Lucas loses it. Another laugh bursts out of him, bright and boyish, because your whole body reacts like you’ve survived a near-death experience.
“You’re okay!” he insists, still laughing, still holding on to you as though you might evaporate off the creature’s back at any moment.
→ He takes to your wash days with a grave solemnity. The seriousness would be laughable if it weren’t so endearing, eyebrows knit, his lips set, his fingers working through your hair with the painstaking care of a man afraid you might rescind the privilege if he tugs too hard. He sections, detangles, smooths, all with that dogged concentration he reserves for things he genuinely wants to get right. He hardly speaks during it; concentration lends him a monastic air, as though tending to you in this small domesticity grants him a fleeting sense of competence.
And sometimes the favor reverses. His own hair, stringy and neglected in the long aftermath of his mother’s death, has the forlorn quality of something abandoned to the elements. When you guide him to sit, he obeys without protest, shoulders bowed, expression vaguely chastened but ultimately laden with an ever-present fatigue. You work your curl creams through the freshly-washed strands, coaxing life back into them, his eyes closing as if the act of being cared for is almost too much to bear.
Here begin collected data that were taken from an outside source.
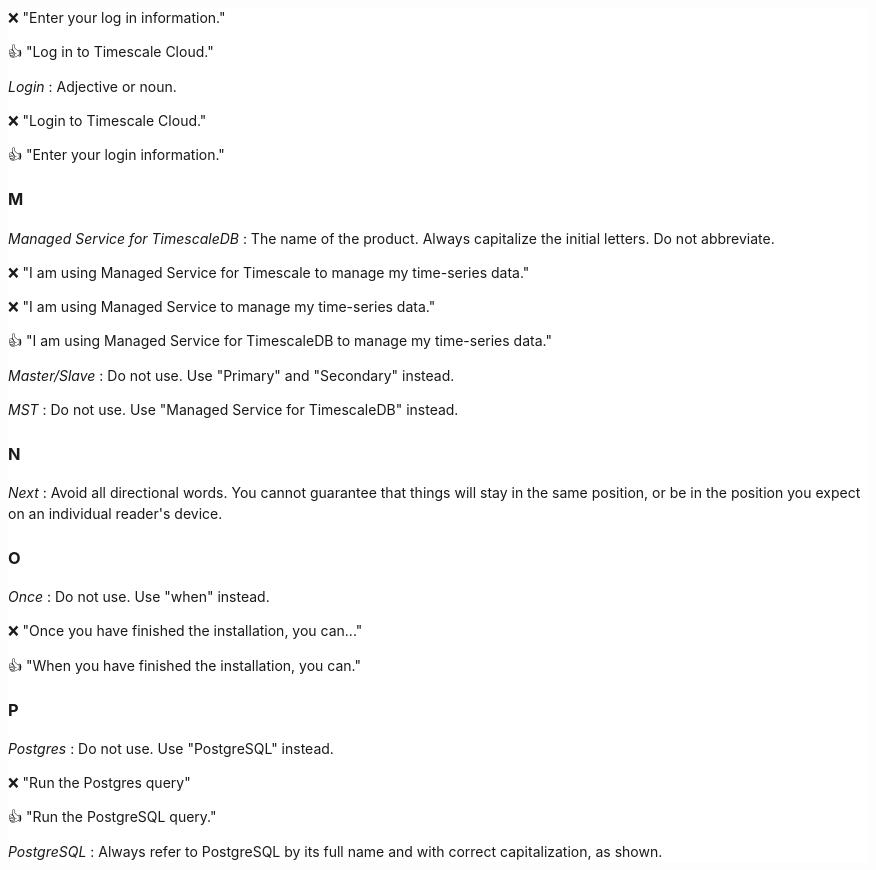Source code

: &#10060; "Enter your log in information."

&#128077; "Log in to Timescale Cloud."

*Login*
: Adjective or noun.

&#10060; "Login to Timescale Cloud."

&#128077; "Enter your login information."

### M

*Managed Service for TimescaleDB*
: The name of the product. Always capitalize the initial letters. Do not
abbreviate.

&#10060; "I am using Managed Service for Timescale to manage my time-series data."

&#10060; "I am using Managed Service to manage my time-series data."

&#128077; "I am using Managed Service for TimescaleDB to manage my time-series
data."

*Master/Slave*
: Do not use. Use "Primary" and "Secondary" instead.

*MST*
: Do not use. Use "Managed Service for TimescaleDB" instead.

### N

*Next*
: Avoid all directional words. You cannot guarantee that things will stay in the
same position, or be in the position you expect on an individual reader's
device.

### O

*Once*
: Do not use. Use "when" instead.

&#10060; "Once you have finished the installation, you can..."

&#128077; "When you have finished the installation, you can."

### P

*Postgres*
: Do not use. Use "PostgreSQL" instead.

&#10060; "Run the Postgres query"

&#128077; "Run the PostgreSQL query."

*PostgreSQL*
: Always refer to PostgreSQL by its full name and with correct capitalization,
as shown.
→ He accumulates mementos with the tragic fervor of a man convinced that discarding anything is tantamount to erasing himself. Lucas cannot release what wounds him; he broods over old slights, old griefs, letting them steep in him like bitter tea. Yet the same instinct makes him cling to the smallest relics of tenderness.
Cinema tickets are the clearest proof. You might forget the film entirely, mediocre drama in a half-empty theatre, popcorn that had the same consistency as cardboard, but Lucas keeps the tickets. A corrugated wrapper from a snack you handed him once without thinking. Receipts too, curling at the edges: a dessert you insisted on paying for, a bookstore you dragged him into, a grocery run where nothing happened except that you walked beside him.
He doesn’t arrange any of it. No scrapbook, no journal, no curated shrine. Not like his mom had. He simply places each scrap into a plain box, a little reliquary of inconsequential moments that became, for him, unbearably significant.
→ When pleasure overruns his composure, it blooms at the corners of his eyes. A faint lacquer of moisture gathers there, betraying him long before he can marshal whatever threadbare dignity he thinks he possesses. The overstimulation overwhelms him and his body responds with those involuntary tears, the way a glass sweats under heat. Lucas is a very pretty crier.